[Start of Attachment]

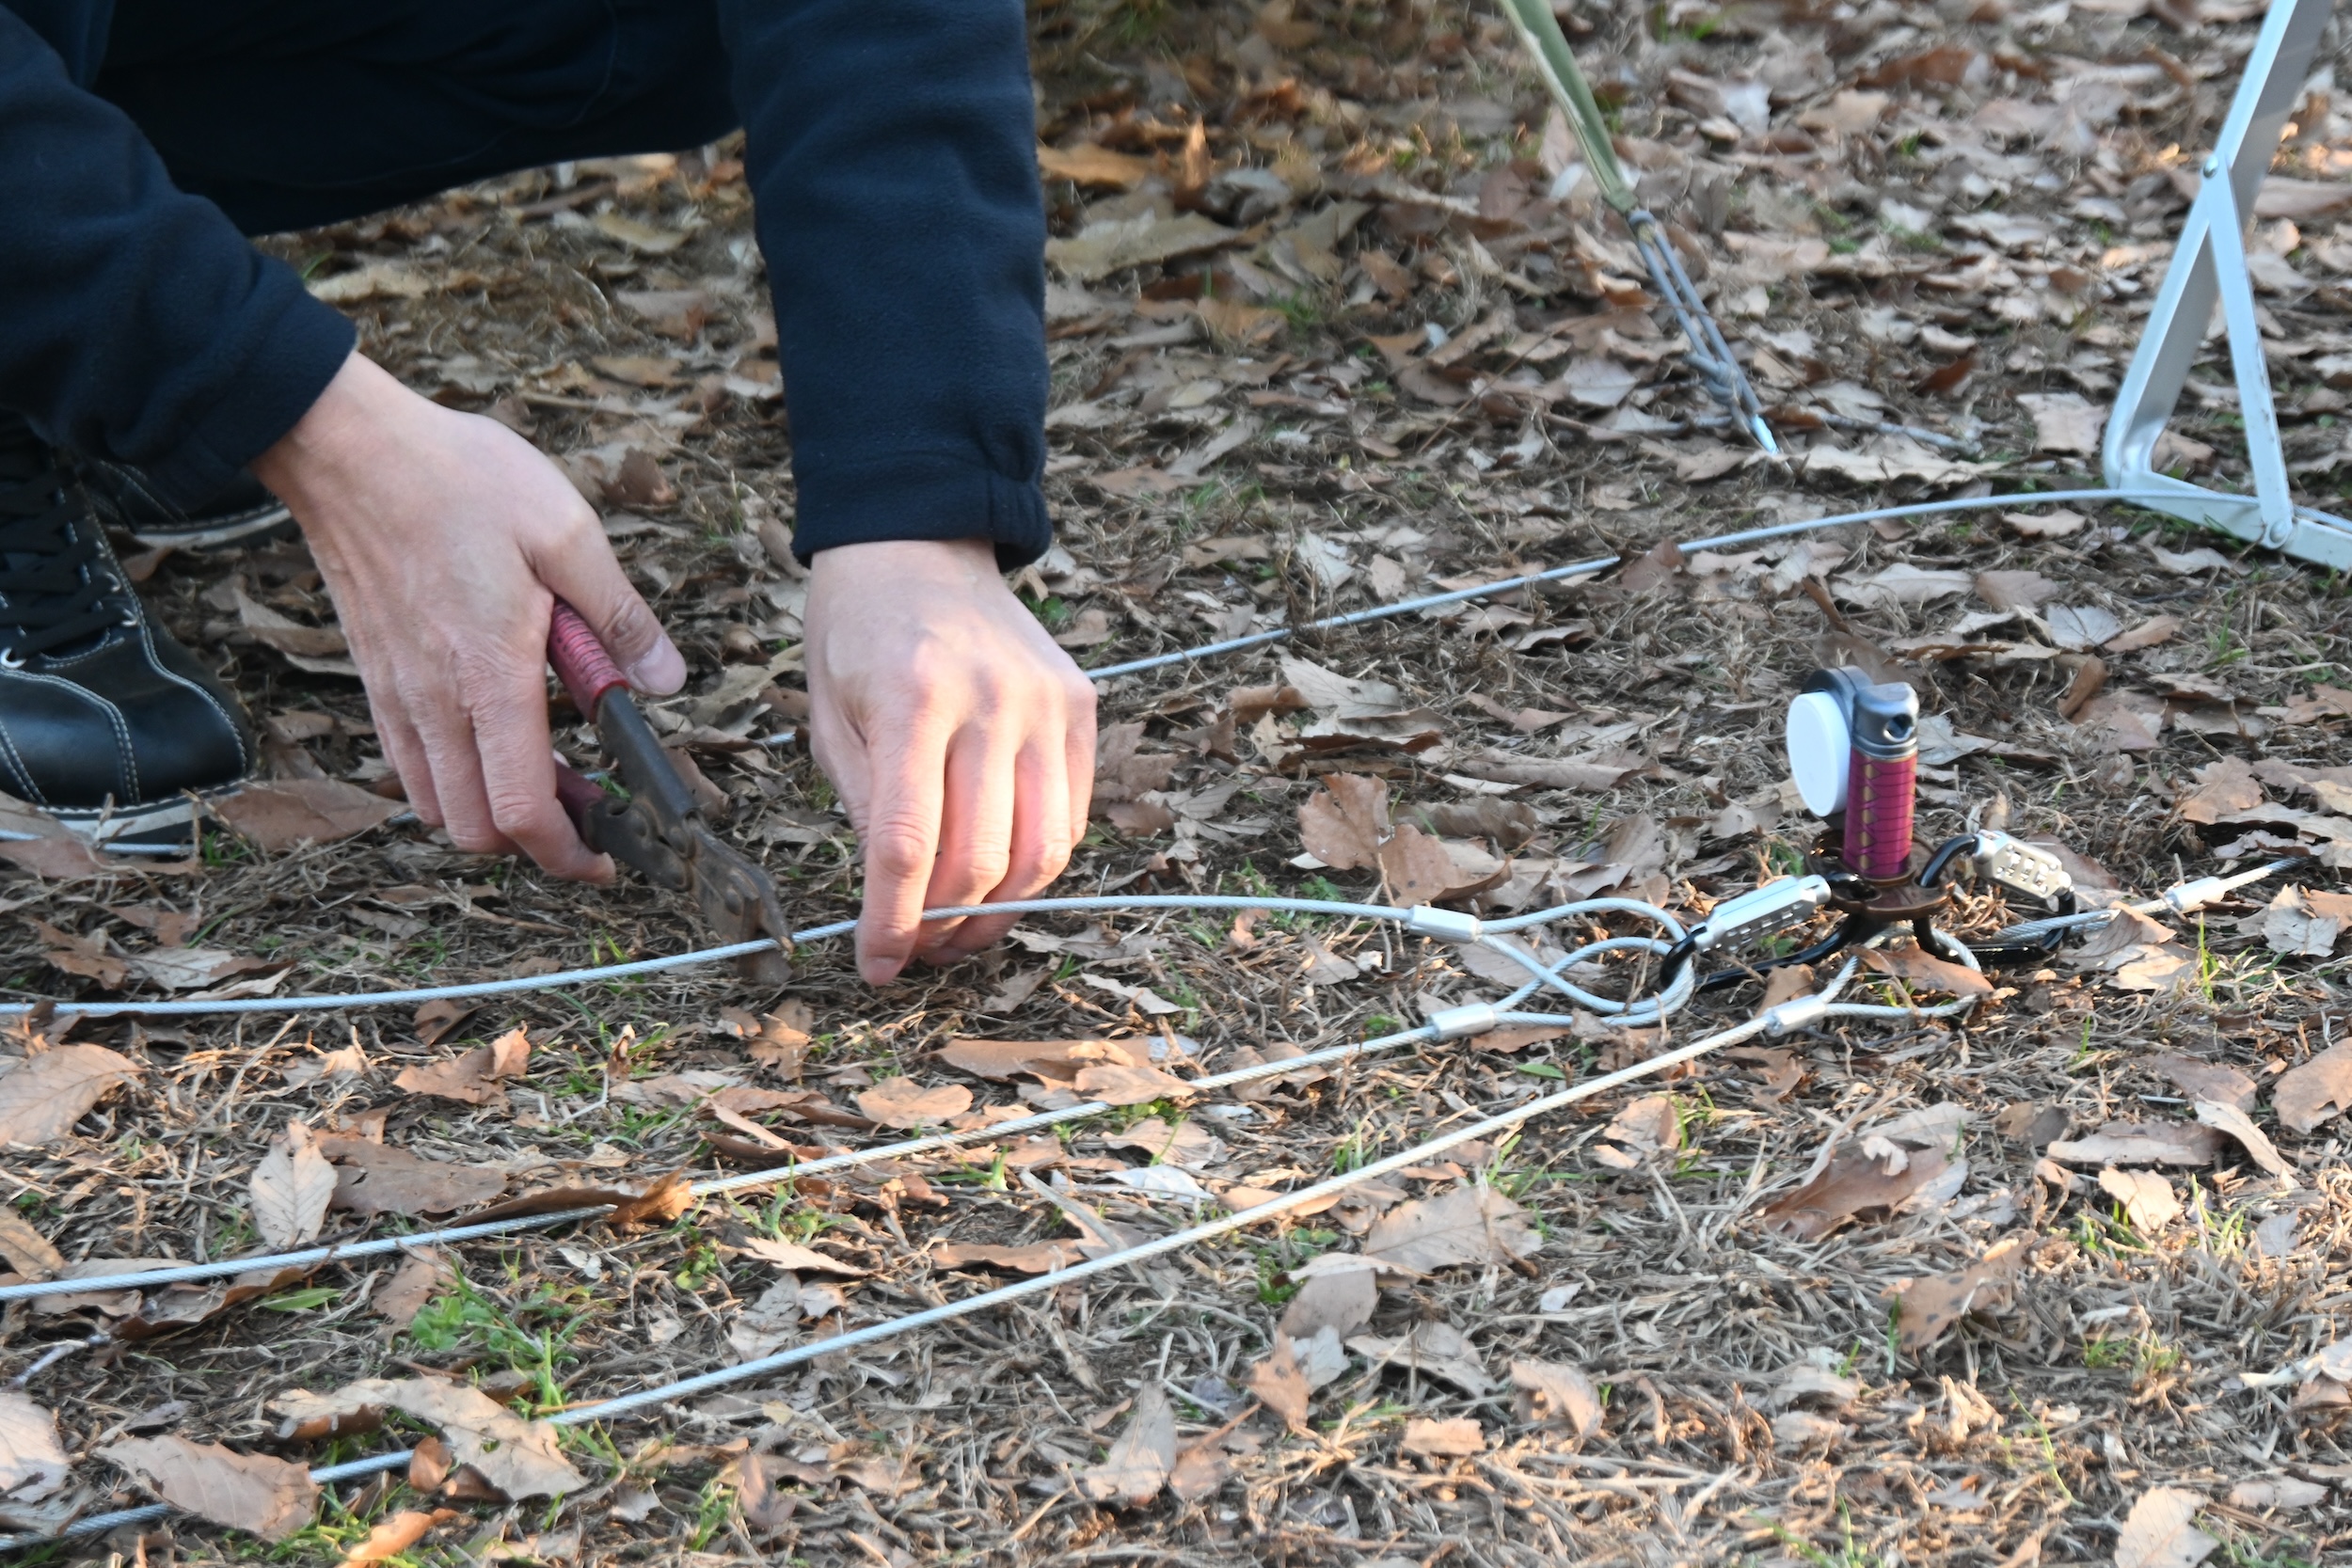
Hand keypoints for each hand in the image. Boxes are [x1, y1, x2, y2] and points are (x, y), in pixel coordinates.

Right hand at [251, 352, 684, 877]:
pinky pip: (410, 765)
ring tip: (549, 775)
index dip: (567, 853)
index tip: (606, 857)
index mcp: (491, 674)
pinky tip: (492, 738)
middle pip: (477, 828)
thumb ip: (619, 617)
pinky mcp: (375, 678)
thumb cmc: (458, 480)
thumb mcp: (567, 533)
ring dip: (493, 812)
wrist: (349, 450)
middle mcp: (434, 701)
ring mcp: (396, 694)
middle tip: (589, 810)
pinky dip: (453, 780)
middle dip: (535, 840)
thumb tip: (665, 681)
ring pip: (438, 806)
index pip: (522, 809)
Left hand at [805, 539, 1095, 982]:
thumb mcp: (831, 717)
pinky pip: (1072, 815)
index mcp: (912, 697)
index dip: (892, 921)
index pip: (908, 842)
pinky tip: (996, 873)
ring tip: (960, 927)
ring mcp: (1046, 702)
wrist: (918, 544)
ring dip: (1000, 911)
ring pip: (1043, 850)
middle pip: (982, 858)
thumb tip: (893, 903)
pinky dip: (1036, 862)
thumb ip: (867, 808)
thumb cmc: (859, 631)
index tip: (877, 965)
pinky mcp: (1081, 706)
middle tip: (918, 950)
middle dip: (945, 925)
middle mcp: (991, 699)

[End of Attachment]

→ **Problem to work on**
Return an exact copy of only the lines from the one with "pinky tip: (996, 873)" through the end of the listing above, both included.

→ **Result**
pinky tip: (996, 873)
ring tip: (960, 927)
ring mcp: (1046, 702)
wrist: (918, 544)
ring dip: (1000, 911)
ring pip: (1043, 850)
middle pip: (982, 858)
thumb tip: (893, 903)
pinky dip: (1036, 862)
thumb ip: (867, 808)
thumb cmc: (859, 631)
index tip: (877, 965)
pinky mcp: (1081, 706)
middle tip: (918, 950)
middle dip: (945, 925)
middle mcp: (991, 699)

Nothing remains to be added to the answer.